**DATASET ENTRIES:**
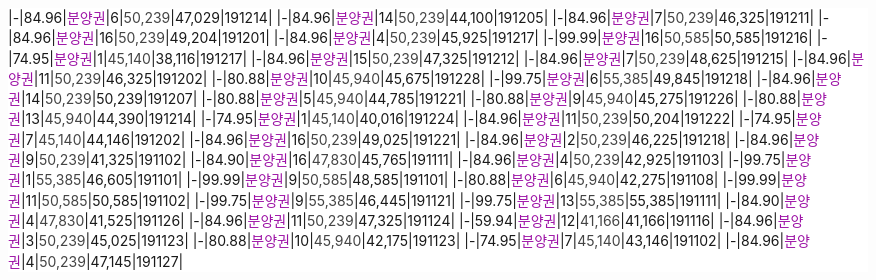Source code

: |-|84.96|<span style="color:#9C11A5">분양권</span>|6|<span style="color:#444444">50,239</span>|47,029|191214|
|-|84.96|<span style="color:#9C11A5">분양권</span>|14|<span style="color:#444444">50,239</span>|44,100|191205|
|-|84.96|<span style="color:#9C11A5">분양권</span>|7|<span style="color:#444444">50,239</span>|46,325|191211|
|-|84.96|<span style="color:#9C11A5">분양권</span>|16|<span style="color:#444444">50,239</span>|49,204|191201|
|-|84.96|<span style="color:#9C11A5">분양권</span>|4|<span style="color:#444444">50,239</span>|45,925|191217|
|-|99.99|<span style="color:#9C11A5">분양권</span>|16|<span style="color:#444444">50,585</span>|50,585|191216|
|-|74.95|<span style="color:#9C11A5">분양권</span>|1|<span style="color:#444444">45,140</span>|38,116|191217|
|-|84.96|<span style="color:#9C11A5">분양권</span>|15|<span style="color:#444444">50,239</span>|47,325|191212|
|-|84.96|<span style="color:#9C11A5">분양권</span>|7|<span style="color:#444444">50,239</span>|48,625|191215|
|-|84.96|<span style="color:#9C11A5">분양권</span>|11|<span style="color:#444444">50,239</span>|46,325|191202|
|-|80.88|<span style="color:#9C11A5">분양권</span>|10|<span style="color:#444444">45,940</span>|45,675|191228|
|-|99.75|<span style="color:#9C11A5">분양권</span>|6|<span style="color:#444444">55,385</span>|49,845|191218|
|-|84.96|<span style="color:#9C11A5">분양권</span>|14|<span style="color:#444444">50,239</span>|50,239|191207|
|-|80.88|<span style="color:#9C11A5">분양권</span>|5|<span style="color:#444444">45,940</span>|44,785|191221|
|-|80.88|<span style="color:#9C11A5">분양권</span>|9|<span style="color:#444444">45,940</span>|45,275|191226|
|-|80.88|<span style="color:#9C11A5">분양권</span>|13|<span style="color:#444444">45,940</span>|44,390|191214|
|-|74.95|<span style="color:#9C11A5">분양권</span>|1|<span style="color:#444444">45,140</span>|40,016|191224|
|-|84.96|<span style="color:#9C11A5">분양권</span>|11|<span style="color:#444444">50,239</span>|50,204|191222|
|-|74.95|<span style="color:#9C11A5">분양권</span>|7|<span style="color:#444444">45,140</span>|44,146|191202|
|-|84.96|<span style="color:#9C11A5">분양권</span>|16|<span style="color:#444444">50,239</span>|49,025|191221|
|-|84.96|<span style="color:#9C11A5">분양권</span>|2|<span style="color:#444444">50,239</span>|46,225|191218|
|-|84.96|<span style="color:#9C11A5">분양권</span>|9|<span style="color:#444444">50,239</span>|41,325|191102|
|-|84.90|<span style="color:#9C11A5">분양권</span>|16|<span style="color:#444444">47,830</span>|45,765|191111|
|-|84.96|<span style="color:#9C11A5">분양권</span>|4|<span style="color:#444444">50,239</span>|42,925|191103|
|-|99.75|<span style="color:#9C11A5">분양권</span>|1|<span style="color:#444444">55,385</span>|46,605|191101|
|-|99.99|<span style="color:#9C11A5">분양권</span>|9|<span style="color:#444444">50,585</span>|48,585|191101|
|-|80.88|<span style="color:#9C11A5">분양권</span>|6|<span style="color:#444444">45,940</span>|42,275|191108|
|-|99.99|<span style="color:#9C11A5">분양권</span>|11|<span style="color:#444444">50,585</span>|50,585|191102|
|-|99.75|<span style="color:#9C11A5">분양권</span>|9|<span style="color:#444444">55,385</span>|46,445|191121|
|-|99.75|<span style="color:#9C11A5">분양권</span>|13|<span style="color:#444444">55,385</span>|55,385|191111|
|-|84.90|<span style="color:#9C11A5">분양권</span>|4|<span style="color:#444444">47,830</span>|41,525|191126|
|-|84.96|<span style="color:#9C11A5">분양권</span>|11|<span style="color:#444444">50,239</span>|47,325|191124|
|-|59.94|<span style="color:#9C11A5">분양권</span>|12|<span style="color:#444444">41,166</span>|41,166|191116|
|-|84.96|<span style="color:#9C11A5">분양권</span>|3|<span style="color:#444444">50,239</span>|45,025|191123|
|-|80.88|<span style="color:#9C11A5">분양권</span>|10|<span style="color:#444444">45,940</span>|42,175|191123|
|-|74.95|<span style="color:#9C11A5">분양권</span>|7|<span style="color:#444444">45,140</span>|43,146|191102|
|-|84.96|<span style="color:#9C11A5">분양권</span>|4|<span style="color:#444444">50,239</span>|47,145|191127|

**YOUR TASK:** Could you write all the entries out again exactly, but without their pictures?

**TASK RESPONSE:**
Source code

: |-|84.96|<span style="color:#9C11A5">분양권</span>|6|<span style="color:#444444">50,239</span>|47,029|191214|
|-|84.96|<span style="color:#9C11A5">분양권</span>|14|<span style="color:#444444">50,239</span>|44,100|191205|
|-|84.96|<span style="color:#9C11A5">분양권</span>|7|<span style="color:#444444">50,239</span>|46,325|191211|
|-|84.96|<span style="color:#9C11A5">분양권</span>|16|<span style="color:#444444">50,239</span>|49,204|191201|
|-|84.96|<span style="color:#9C11A5">분양권</span>|4|<span style="color:#444444">50,239</span>|45,925|191217|
|-|99.99|<span style="color:#9C11A5">분양권</span>|16|<span style="color:#444444">50,585</span>|50,585|191216|
|-|74.95|<span style="color:#9C11A5">분양권</span>|1|<span style="color:#444444">45,140</span>|38,116|191217|
|-|84.96|<span style="color:#9C11A5">분양권</span>|15|<span style="color:#444444">50,239</span>|47,325|191212|
|-|84.96|<span style="color:#9C11A5">분양권</span>|7|<span style="color:#444444">50,239</span>|48,625|191215|
|-|84.96|<span style="color:#9C11A5">분양권</span>|11|<span style="color:#444444">50,239</span>|46,325|191202|
|-|80.88|<span style="color:#9C11A5">분양권</span>|10|<span style="color:#444444">45,940</span>|45,675|191228|
|-|99.75|<span style="color:#9C11A5">분양권</span>|6|<span style="color:#444444">55,385</span>|49,845|191218|
|-|84.96|<span style="color:#9C11A5">분양권</span>|14|<span style="color:#444444">50,239</span>|50,239|191207|
|-|80.88|<span style="color:#9C11A5">분양권</span>|5|<span style="color:#444444">45,940</span>|44,785|191221|
|-|80.88|<span style="color:#9C11A5">분양권</span>|9|<span style="color:#444444">45,940</span>|45,275|191226|
|-|80.88|<span style="color:#9C11A5">분양권</span>|13|<span style="color:#444444">45,940</span>|44,390|191214|
|-|74.95|<span style="color:#9C11A5">분양권</span>|1|<span style="color:#444444">45,140</span>|40,016|191224|
|-|84.96|<span style="color:#9C11A5">분양권</span>|11|<span style="color:#444444">50,239</span>|50,204|191222|
|-|74.95|<span style="color:#9C11A5">분양권</span>|7|<span style="color:#444444">45,140</span>|44,146|191202|
|-|84.96|<span style="color:#9C11A5">분양권</span>|16|<span style="color:#444444">50,239</span>|49,025|191221|
|-|84.96|<span style="color:#9C11A5">분양권</span>|2|<span style="color:#444444">50,239</span>|46,225|191218|
|-|84.96|<span style="color:#9C11A5">분양권</span>|9|<span style="color:#444444">50,239</span>|41,325|191102|
|-|84.90|<span style="color:#9C11A5">분양권</span>|16|<span style="color:#444444">47,830</span>|45,765|191111|
|-|84.96|<span style="color:#9C11A5">분양권</span>|4|<span style="color:#444444">50,239</span>|42,925|191103|
|-|99.75|<span style="color:#9C11A5">분양권</span>|1|<span style="color:#444444">55,385</span>|46,605|191101|
|-|99.99|<span style="color:#9C11A5">분양권</span>|9|<span style="color:#444444">50,585</span>|48,585|191101|
|-|80.88|<span style="color:#9C11A5">분양권</span>|6|<span style="color:#444444">45,940</span>|42,275|191108|
|-|99.99|<span style="color:#9C11A5">분양권</span>|11|<span style="color:#444444">50,585</span>|50,585|191102|
|-|99.75|<span style="color:#9C11A5">분양권</span>|9|<span style="color:#444444">55,385</span>|46,445|191121|
|-|99.75|<span style="color:#9C11A5">분양권</span>|13|<span style="color:#444444">55,385</span>|55,385|191111|
|-|84.90|<span style="color:#9C11A5">분양권</span>|4|<span style="color:#444444">47,830</span>|41,525|191126|
|-|84.96|<span style="color:#9C11A5">분양권</span>|11|<span style="color:#444444">50,239</span>|47,325|191124|
|-|59.94|<span style="color:#9C11A5">분양권</span>|12|<span style="color:#444444">41,166</span>|41,166|191116|
|-|84.96|<span style="color:#9C11A5">분양권</span>|3|<span style="color:#444444">50,239</span>|45,025|191123|
|-|80.88|<span style="color:#9C11A5">분양권</span>|10|<span style="color:#444444">45,940</span>|42,175|191123|
|-|74.95|<span style="color:#9C11A5">분양권</span>|7|<span style="color:#444444">45,140</span>|43,146|191102|
|-|84.96|<span style="color:#9C11A5">분양권</span>|4|<span style="color:#444444">50,239</span>|47,145|191127|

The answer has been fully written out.